Yeah well... I have a constant inner turmoil with this in D.
I want to believe the GC is the future, but I'm still trying to convince
myself of that (and I think the GC is losing the battle at the moment).
Fortunately you can avoid the GC fairly effectively (if you forego large
parts of phobos!).

Buy things like the array initialisation are inexcusable. Array literals
should NOT allocate, this desperately needs to be fixed.
And scope/escape analysis, so local dynamic arrays can be lowered onto the
stack in self-contained situations.
That's the biggest source of difficult-to-control allocations in my
experience.

On Friday, 31 May 2013 at 11:51:04 UTC, Manu wrote:
>
>> Assuming that you would hand-write exactly the same code as the template
>> expansion...
>> Typically template expansion leads to countless temporary redundancies,
>> which you expect the compiler to try and optimise away, but it's not
>> always
>> able to do so, especially if there is an if() nearby, or worse, a pointer
>> dereference.
>>
>


May 31, 2013
On 5/31/13 9:07 AM, finalpatch wrote:
> D is very strong at TMP, it provides a lot more tools
> specifically designed for TMP, that is vastly superior than C++
> which relies on abusing the templates. This is actually the main
> reason drawing me to D: TMP in a more pleasant way. IMO one thing
> D needs to address is less surprises, eg. innocent looking code
> like v[] = [x,x,x] shouldn't cause major performance hit. In c++
> memory allocation is explicit, either operator new or malloc, or
> indirectly through a method call, otherwise the language would
> not do heap allocation for you.

It would be great if we addressed that in 2.064. I'm sure I've seen the report in bugzilla, but the closest I found were:

http://d.puremagic.com/issues/show_bug.cgi?id=9335
http://d.puremagic.com/issues/show_bug.cgi?id=8449


Andrei

May 31, 2013
Namespace:

> I thought GDC or LDC have something like:
> float[$] v = [x, x, x];
> which is converted to
> flot[3] v = [x, x, x];
>
> Am I wrong?
> DMD need something like this too.

Right.
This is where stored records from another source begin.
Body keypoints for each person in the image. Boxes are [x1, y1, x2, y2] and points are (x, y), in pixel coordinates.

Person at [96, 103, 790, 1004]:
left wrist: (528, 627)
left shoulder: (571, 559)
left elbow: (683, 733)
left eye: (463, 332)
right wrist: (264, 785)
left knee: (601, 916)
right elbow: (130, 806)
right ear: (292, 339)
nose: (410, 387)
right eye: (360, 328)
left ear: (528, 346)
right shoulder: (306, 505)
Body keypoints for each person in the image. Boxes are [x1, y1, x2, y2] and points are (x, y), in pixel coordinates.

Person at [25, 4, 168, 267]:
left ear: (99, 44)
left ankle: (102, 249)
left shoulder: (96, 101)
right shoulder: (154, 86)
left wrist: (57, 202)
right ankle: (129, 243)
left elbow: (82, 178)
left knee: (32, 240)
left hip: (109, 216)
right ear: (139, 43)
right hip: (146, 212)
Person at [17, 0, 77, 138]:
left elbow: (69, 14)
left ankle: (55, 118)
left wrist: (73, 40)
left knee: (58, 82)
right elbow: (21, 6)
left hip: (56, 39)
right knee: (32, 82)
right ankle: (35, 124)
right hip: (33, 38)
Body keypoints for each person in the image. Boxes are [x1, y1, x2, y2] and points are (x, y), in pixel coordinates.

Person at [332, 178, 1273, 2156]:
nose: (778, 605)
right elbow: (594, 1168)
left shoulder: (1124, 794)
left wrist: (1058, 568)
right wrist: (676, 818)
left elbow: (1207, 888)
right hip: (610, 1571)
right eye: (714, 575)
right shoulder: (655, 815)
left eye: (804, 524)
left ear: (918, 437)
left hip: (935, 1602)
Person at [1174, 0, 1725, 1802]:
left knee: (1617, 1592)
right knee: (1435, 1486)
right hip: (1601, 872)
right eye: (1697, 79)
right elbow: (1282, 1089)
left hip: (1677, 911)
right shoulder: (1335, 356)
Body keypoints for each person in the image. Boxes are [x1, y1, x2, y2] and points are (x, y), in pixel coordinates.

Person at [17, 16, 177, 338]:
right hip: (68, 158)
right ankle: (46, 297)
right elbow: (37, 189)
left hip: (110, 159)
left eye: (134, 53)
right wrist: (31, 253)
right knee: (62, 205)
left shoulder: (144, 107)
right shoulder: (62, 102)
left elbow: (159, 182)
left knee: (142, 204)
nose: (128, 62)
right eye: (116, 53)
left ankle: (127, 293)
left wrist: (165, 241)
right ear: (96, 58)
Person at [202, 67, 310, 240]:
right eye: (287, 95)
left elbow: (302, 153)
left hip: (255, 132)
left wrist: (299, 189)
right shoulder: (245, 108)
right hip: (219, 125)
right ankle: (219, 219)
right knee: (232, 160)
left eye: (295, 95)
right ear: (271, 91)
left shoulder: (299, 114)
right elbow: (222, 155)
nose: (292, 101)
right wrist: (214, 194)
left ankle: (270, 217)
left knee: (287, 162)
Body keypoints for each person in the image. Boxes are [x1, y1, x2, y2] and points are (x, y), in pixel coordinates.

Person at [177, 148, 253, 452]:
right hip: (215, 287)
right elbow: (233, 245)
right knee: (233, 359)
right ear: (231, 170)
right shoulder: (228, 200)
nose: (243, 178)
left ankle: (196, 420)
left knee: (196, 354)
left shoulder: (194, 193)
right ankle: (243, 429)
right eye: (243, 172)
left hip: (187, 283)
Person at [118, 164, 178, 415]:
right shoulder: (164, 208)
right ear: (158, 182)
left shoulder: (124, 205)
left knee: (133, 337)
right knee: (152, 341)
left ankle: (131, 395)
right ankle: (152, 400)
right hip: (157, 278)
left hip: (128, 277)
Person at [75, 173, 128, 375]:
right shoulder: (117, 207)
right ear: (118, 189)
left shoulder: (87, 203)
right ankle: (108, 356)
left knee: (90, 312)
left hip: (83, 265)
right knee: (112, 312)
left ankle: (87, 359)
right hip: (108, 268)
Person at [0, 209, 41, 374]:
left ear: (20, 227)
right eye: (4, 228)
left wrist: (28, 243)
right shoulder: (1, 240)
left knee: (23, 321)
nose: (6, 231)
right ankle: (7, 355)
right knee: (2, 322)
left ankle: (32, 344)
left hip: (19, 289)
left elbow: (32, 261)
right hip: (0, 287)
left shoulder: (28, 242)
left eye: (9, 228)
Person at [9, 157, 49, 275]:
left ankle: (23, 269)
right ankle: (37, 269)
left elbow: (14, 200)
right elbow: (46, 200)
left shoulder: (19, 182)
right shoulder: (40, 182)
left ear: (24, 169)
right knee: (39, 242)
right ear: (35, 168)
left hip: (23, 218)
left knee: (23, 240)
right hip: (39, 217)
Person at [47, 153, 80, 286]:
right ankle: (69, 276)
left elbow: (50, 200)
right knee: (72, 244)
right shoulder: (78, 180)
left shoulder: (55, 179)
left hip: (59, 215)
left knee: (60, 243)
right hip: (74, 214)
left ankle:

Vote (currently only 6 votes):
http://d.puremagic.com/issues/show_bug.cgi?id=481

Bye,
bearophile
May 31, 2013
On Fri, 31 May 2013 10:49:21 -0400, Andrei Alexandrescu <SeeWebsiteForEmail@erdani.org> wrote:

> On 5/31/13 9:07 AM, finalpatch wrote:
>> D is very strong at TMP, it provides a lot more tools
>> specifically designed for TMP, that is vastly superior than C++
>> which relies on abusing the templates. This is actually the main
>> reason drawing me to D: TMP in a more pleasant way. IMO one thing
>> D needs to address is less surprises, eg. innocent looking code
>> like v[] = [x,x,x] shouldn't cause major performance hit. In c++
>> memory allocation is explicit, either operator new or malloc, or
>> indirectly through a method call, otherwise the language would
>> not do heap allocation for you.
>
> It would be great if we addressed that in 2.064. I'm sure I've seen the report in bugzilla, but the closest I found were:
>
> http://d.puremagic.com/issues/show_bug.cgi?id=9335
> http://d.puremagic.com/issues/show_bug.cgi?id=8449

There was this:

http://d.puremagic.com/issues/show_bug.cgi?id=2356

I know Don has suggested in the past that all array literals be immutable, like strings, and I agree with that.  But it would be a huge breaking change.

I agree with finalpatch that array literals allocating is not obvious or expected in many cases.

I wonder if the compiler can prove that an array literal isn't referenced outside the function (or statement at least), it can allocate it on the stack instead of the heap?  That would be a huge improvement, and good middle ground.

-Steve
May 31, 2013
Manu:

> Yeah, I've actually noticed this too on a few occasions. It would be nice
> if array operations would unroll for short arrays. Particularly so for static arrays!

Thanks to Kenji the latest dmd 2.063 solves part of this problem:
http://d.puremagic.com/issues/show_bug.cgi?id=2356

Maybe this improvement is not yet in LDC/GDC.

But avoiding heap allocations for array literals is a change that needs to be discussed.

Bye,
bearophile
May 31, 2013
Manu:

> Frankly, this is a textbook example of why STL is the spawn of satan. For
> some reason people are TAUGHT that it's reasonable to write code like this.

There are many kinds of D code, not everything is a high performance ray-tracer or 3D game. So I'm sure there are many many situations where using the C++ STL is more than enough. As most tools, you need to know where and when to use them. So it's not a Satan-spawn :-)

Bye,
bearophile